Some of the problems likely have to do with age. Ray Lewis and Ed Reed aren’t exactly young anymore. And with the exception of nose tackle Haloti Ngata, there aren’t really any other playmakers there (and that includes loud mouth Terrell Suggs, who when he isn’t ripping Brady and the Pats is busy being one of the most inconsistent, overrated linebackers in the league). It seemed earlier in the year that their offense, which is stacked with big names, would be able to compensate for the aging D. But other than the first half on Monday night, QB Joe Flacco has appeared tentative and maybe even a bit regressed, a far cry from how sharp and polished he looked in his first two seasons. He seemed to shy from the moment a couple of weeks ago against the Steelers which was one of those fourth quarter choke job games, a loss that likely cost the the Ravens a shot at winning the AFC North and getting to host a playoff game for a change (their last five postseason games have been on the road).
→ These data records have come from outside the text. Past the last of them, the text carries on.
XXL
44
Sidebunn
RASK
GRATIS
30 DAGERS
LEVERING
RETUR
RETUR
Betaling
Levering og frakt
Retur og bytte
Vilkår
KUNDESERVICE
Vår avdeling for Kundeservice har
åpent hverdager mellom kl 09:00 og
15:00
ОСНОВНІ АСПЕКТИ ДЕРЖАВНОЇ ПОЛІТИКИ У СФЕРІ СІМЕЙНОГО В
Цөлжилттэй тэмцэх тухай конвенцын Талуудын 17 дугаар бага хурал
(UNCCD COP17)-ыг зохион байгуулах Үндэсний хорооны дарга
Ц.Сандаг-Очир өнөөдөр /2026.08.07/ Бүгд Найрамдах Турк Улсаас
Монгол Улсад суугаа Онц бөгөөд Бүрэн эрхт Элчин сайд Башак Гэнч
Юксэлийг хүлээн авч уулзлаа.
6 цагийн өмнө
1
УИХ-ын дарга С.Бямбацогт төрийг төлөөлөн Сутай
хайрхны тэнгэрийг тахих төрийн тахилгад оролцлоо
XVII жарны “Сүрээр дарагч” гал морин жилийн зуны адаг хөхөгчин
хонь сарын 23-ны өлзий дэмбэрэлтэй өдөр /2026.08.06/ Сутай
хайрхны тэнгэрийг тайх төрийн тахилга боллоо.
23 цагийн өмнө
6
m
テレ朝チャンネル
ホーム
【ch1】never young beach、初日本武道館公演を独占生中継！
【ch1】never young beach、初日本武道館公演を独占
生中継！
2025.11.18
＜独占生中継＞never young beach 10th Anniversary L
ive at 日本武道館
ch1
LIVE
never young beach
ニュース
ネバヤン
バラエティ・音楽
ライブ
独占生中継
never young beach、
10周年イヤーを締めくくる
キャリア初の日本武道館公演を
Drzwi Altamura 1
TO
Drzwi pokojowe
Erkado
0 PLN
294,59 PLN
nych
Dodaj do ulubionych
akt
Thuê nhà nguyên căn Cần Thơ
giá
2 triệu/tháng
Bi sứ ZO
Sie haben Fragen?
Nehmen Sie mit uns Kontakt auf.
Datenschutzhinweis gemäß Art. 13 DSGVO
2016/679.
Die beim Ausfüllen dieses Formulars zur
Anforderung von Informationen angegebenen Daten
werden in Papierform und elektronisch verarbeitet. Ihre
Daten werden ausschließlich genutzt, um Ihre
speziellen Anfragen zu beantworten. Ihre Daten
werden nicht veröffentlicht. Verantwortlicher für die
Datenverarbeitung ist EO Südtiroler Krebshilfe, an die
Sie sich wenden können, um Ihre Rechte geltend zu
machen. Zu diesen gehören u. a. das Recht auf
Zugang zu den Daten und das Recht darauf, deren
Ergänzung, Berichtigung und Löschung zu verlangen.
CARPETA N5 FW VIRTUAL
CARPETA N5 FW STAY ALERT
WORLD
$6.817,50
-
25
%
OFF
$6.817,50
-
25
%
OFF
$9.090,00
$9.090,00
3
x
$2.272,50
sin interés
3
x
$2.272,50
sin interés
Baltimore gets Cleveland and Cincinnati to close out the season following this week’s matchup with the Saints, which means most likely hitting the playoffs on a roll and with at least an 11-5 record. But still, this team is far from the Super Bowl favorite it was pegged as prior to the season and even further from the elite team many in the media seem to still think it is (Sports Illustrated had the Ravens No. 5 in its weekly power rankings, ahead of Philly, the Giants and other better looking outfits). Right now, it feels like one and done for them, which would not only be a huge disappointment but also the third straight year in which they failed to get as far as they did the previous season. That’s a long way off, but it’s not remotely out of the realm of possibility, especially considering the results of their past couple months.